No pertenecían tampoco a una sociedad fanatizada por ningún credo extremista, mesiánico o político que les hubiera inculcado que al morir así, por un estado o por un profeta, iban a alcanzar el Paraíso como mártires o el Valhala pagano de los que mueren matando a sus enemigos…
Aquellos jóvenes aviadores marinos no pertenecían a seculares linajes aristocráticos de guerreros y militares…eran hijos y nietos de granjeros, de obreros y de comerciantes, de emigrantes pobres europeos, de clases medias y liberales que habían escogido antes de la guerra la profesión de la milicia.
Ninguno creía que por morir por su país irían derechos al cielo, al paraíso… es más, entre ellos habría no creyentes y agnósticos (aunque es conocido el viejo dicho de que “En las Trincheras no hay Ateos”) que consideraban que la vida que tenían era la única vida y que no había más vidas después de aquella, en la mañana del 4 de junio de 1942 en medio del gran océano…
Los que fueran creyentes (cristianos y judíos) también sabían que a la muerte hay un juicio, donde se valoran tus obras en esta vida y que, en cualquier caso, es Dios quien decide que hay después de esta vida y que será de tu alma…y por lo tanto tampoco habría para ellos un paraíso inmediato.
Con todo ello, sacrificaron sus vidas, y gracias a esas vidas perdidas, la marina norteamericana ganó aquella titánica batalla en medio del inmenso Océano Pacífico.
Como bien podría haber dicho Jorge Manrique, de los hombres y mujeres prácticos y egoístas nadie conservará memoria, ni recuerdo, ni enseñanza alguna; el día que mueran quienes les conocieron nada quedará de ellos…
Empero de los que se sacrificaron ayer y lo siguen haciendo hoy por un ideal superior, por el bien general de su Comunidad y de su País, en todas las culturas siempre se les guardará respeto y veneración, denominándoles con aquella palabra, tan desgastada y denostada por el uso en un siglo XX de guerras mundiales y de barbarie, pero también de generosa humanidad y auto sacrificio de unos pocos para que otros muchos puedan seguir viviendo en libertad,…de Héroes.
“La fuerza de los valientes, cuando caen, pasa a la flaqueza de los que se levantan”
Miguel de Cervantes
Arsenio García Fuertes
Doctor en Historia
Academia Argentina de Artes y Ciencias de la Comunicación.
Maravilloso relato, muy emocionante y ejemplarizante.

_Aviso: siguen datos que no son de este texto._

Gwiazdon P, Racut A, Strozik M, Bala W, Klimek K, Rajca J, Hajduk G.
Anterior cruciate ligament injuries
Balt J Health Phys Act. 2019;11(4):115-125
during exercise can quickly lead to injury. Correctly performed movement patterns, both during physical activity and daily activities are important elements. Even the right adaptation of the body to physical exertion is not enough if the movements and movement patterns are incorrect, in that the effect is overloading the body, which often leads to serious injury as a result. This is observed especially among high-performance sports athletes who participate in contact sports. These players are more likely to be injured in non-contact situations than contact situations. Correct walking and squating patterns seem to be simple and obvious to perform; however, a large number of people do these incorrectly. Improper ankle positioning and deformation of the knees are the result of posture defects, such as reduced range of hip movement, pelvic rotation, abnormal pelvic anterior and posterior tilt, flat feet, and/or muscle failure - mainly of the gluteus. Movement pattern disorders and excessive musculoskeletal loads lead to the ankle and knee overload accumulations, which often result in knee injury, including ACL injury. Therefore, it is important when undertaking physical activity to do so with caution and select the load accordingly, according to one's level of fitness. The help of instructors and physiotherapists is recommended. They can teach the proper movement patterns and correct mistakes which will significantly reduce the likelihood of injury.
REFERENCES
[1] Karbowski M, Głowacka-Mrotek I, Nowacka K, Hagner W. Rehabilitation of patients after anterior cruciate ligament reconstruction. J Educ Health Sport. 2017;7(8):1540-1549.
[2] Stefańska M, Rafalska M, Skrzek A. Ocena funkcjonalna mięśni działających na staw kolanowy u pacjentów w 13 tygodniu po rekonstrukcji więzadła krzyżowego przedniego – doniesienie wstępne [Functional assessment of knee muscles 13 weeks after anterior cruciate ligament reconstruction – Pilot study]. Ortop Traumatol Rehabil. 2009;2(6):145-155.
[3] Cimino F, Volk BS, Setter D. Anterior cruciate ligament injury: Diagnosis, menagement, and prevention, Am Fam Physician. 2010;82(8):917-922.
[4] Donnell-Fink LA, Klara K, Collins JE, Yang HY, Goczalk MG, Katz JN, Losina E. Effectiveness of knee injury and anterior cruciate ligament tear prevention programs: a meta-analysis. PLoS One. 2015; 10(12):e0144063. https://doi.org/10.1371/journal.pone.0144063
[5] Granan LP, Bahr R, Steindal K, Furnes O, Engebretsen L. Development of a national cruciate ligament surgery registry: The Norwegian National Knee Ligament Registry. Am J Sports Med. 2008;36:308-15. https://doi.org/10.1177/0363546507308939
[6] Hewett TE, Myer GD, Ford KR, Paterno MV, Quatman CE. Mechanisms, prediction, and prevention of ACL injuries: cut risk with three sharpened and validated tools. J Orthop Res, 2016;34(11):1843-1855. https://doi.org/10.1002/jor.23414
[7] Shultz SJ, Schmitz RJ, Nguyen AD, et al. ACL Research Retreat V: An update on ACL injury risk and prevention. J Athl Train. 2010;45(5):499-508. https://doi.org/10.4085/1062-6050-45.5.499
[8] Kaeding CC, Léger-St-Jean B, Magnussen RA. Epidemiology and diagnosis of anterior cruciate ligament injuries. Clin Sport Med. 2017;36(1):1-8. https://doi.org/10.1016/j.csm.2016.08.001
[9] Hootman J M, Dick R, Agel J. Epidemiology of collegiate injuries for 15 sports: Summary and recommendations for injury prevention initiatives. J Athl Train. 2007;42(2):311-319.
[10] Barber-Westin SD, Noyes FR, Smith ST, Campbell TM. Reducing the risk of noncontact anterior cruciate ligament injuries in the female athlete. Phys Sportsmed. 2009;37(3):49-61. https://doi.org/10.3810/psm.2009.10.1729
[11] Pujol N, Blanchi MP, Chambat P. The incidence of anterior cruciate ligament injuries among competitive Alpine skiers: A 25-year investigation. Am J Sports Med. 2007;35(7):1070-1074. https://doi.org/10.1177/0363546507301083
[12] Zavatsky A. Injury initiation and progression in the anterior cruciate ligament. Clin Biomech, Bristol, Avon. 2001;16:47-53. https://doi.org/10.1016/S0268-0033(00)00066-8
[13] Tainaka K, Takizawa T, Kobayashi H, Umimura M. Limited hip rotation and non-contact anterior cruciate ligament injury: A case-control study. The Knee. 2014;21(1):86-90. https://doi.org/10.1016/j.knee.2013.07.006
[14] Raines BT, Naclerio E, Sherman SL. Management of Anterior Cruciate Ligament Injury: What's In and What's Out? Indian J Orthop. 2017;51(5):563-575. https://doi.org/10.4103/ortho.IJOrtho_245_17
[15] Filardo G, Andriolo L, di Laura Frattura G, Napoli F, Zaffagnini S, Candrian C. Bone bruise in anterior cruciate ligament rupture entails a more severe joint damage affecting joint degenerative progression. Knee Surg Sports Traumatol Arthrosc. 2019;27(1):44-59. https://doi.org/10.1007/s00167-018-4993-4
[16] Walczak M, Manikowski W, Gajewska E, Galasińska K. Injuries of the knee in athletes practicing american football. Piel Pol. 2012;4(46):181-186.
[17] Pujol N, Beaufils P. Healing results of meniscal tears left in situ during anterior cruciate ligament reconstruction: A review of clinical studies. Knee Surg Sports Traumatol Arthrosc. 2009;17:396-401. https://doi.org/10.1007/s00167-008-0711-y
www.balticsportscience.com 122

Gracias doctor.
Felicitaciones y gracias!!
Con que maestria blande la pluma don Arsenio, y lo mismo nos mete de lleno en un cuento de caballeros medievales que en un combate de la guerra mundial, pero siempre dejandonos en el corazón una enseñanza. Gracias!!!
Excelente artículo para la reflexión, algo que lamentablemente se está olvidando realizar: tener opinión propia y no opinión sincronizada por la ideología ciega e inquebrantable fe en el tirano-líder
Me gusta mucho la frase del inicio o subtítulo del artículo. Mejor viuda de un héroe que esposa de un cobarde.
Rogelio Meléndez Tercero
Interesante artículo. Me ha gustado especialmente la parte final. Enhorabuena.